Attenzione a questi indizi perché potrebbero indicare la presenza di un neo sospetto: cosa indica un’anomalia e cosa fare.
I nei maligni rappresentano una delle minacce più insidiose per la salute della pelle. Spesso sottovalutati o confusi con comuni macchie cutanee, possono evolvere in forme tumorali gravi, come il melanoma.
L’Istituto Superiore di Sanità ricorda che fino a pochi anni fa queste lesioni erano considerate rare, ma oggi l’incidenza è in costante aumento: le ricerche internazionali mostrano un raddoppio dei casi negli ultimi anni e, solo in Italia, il melanoma è responsabile di circa 7.000 decessi l’anno. Numeri che impongono attenzione, informazione e prevenzione.
Come individuare un neo sospetto e cosa fare subito
I nevi, comunemente chiamati nei, sono lesioni pigmentate della pelle. La maggior parte è benigna, ma una piccola percentuale può trasformarsi in una neoplasia. Riconoscere un neo sospetto non è sempre semplice: alcuni sono nascosti, altri cambiano lentamente nel tempo. Tuttavia, i nei maligni presentano caratteristiche di “atipicità” che li distinguono da quelli innocui. Gli esperti indicano alcuni segnali d’allarme ricorrenti:
- forma irregolare
- asimmetria
- bordi frastagliati
- variazioni di colore
- sfumature anomale
- pigmentazione disomogenea
Tra i nevi considerati più a rischio figurano i nei di Clark, macchie scure e rotondeggianti; i nei di Miescher, frequenti sul viso; e i nei di Unna, tipici del tronco, generalmente benigni ma da monitorare. La trasformazione di un neo benigno in una lesione maligna dipende da una combinazione di fattori genetici, ambientali e individuali. Chi ha una storia familiare di melanoma o un sistema immunitario indebolito presenta un rischio maggiore. Anche la quantità di nei sulla pelle è influenzata dalla genetica, così come la loro evoluzione nel tempo.

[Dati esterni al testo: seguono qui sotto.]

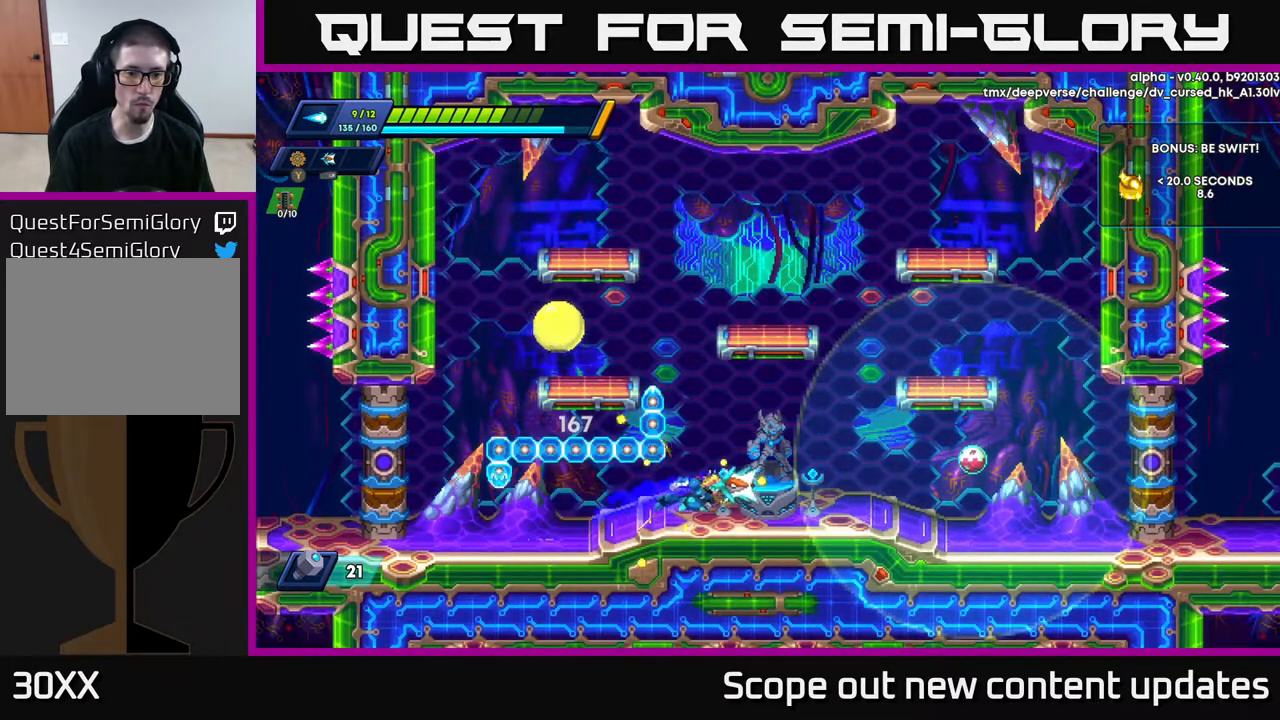
{"buttons": [], "left_stick": "center", "right_stick": "center", "events": [[117, "R2", "up"], [133, "DPAD_RIGHT", "up"], [267, "X", "down"], [350, "A", "down"], [350, "DPAD_RIGHT", "down"], [350, "X", "up"], [417, "DPAD_RIGHT", "up"], [417, "X", "down"], [450, "A", "up"], [467, "X", "up"]]}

La luce UV è uno dei principali fattori di rischio. I raggi solari, così come lampade e lettini abbronzanti, possono danneggiare il DNA delle cellule cutanee e favorire la trasformazione tumorale. Le esposizioni intense e frequenti aumentano ulteriormente la probabilità di sviluppare un melanoma. Carnagione chiara, lentiggini, capelli rossi o biondi, occhi chiari e facilità alle scottature sono elementi che rendono la pelle più vulnerabile. Anche l’età avanzata e l’esposizione a sostanze chimiche come arsenico e creosoto sono considerati fattori aggravanti.

Neo sospetto, come individuare queste anomalie – Aip-suoli.it
La diagnosi precoce è la chiave per individuare un melanoma nelle sue fasi iniziali, quando le possibilità di trattamento sono più elevate. Il percorso diagnostico prevede diversi strumenti. Il dermatologo esamina attentamente ogni neo, valutandone forma, colore, dimensione e eventuali cambiamenti. È il primo passo per individuare anomalie sospette. Grazie al dermatoscopio, lo specialista osserva strutture non visibili a occhio nudo, ottenendo informazioni più precise sulla natura della lesione.
Centri specializzati, come il Policlinico San Donato, utilizzano la videodermatoscopia, una tecnica che permette di mappare i nei, archiviarne le immagini e confrontarle nel tempo. Questo metodo consente di cogliere micro-alterazioni che potrebbero indicare un’evoluzione maligna. La mappatura dei nei è una procedura consigliata almeno una volta nella vita, utile per classificare il rischio individuale e programmare controlli periodici mirati.
Il trattamento principale dei nei maligni è l’asportazione chirurgica, accompagnata da un esame istologico per confermare la natura della lesione. Se il melanoma è diagnosticato precocemente, il tasso di sopravvivenza a cinque anni supera il 97%. Nei casi più avanzati, può essere necessario rimuovere il linfonodo sentinella o ricorrere a terapie adiuvanti come l’elettro-chemioterapia, che combina farmaci e impulsi elettrici per colpire le cellule tumorali.
La prevenzione parte dall’auto-osservazione. La regola dell’ABCDE (Asimmetria, Bordi, Colore, Dimensione, Evoluzione) aiuta a individuare cambiamenti sospetti. Fondamentale anche la protezione dai raggi UV: creme solari ad alto SPF, abbigliamento adeguato e l’abbandono dei lettini abbronzanti. Infine, l’educazione alla salute della pelle resta uno strumento decisivo. Conoscere i segnali d’allarme e sottoporsi a controlli regolari può fare la differenza tra una diagnosi precoce e una tardiva. Il melanoma è un tumore aggressivo, ma prevenzione e consapevolezza restano le armi più efficaci per ridurre il rischio e proteggere la propria salute.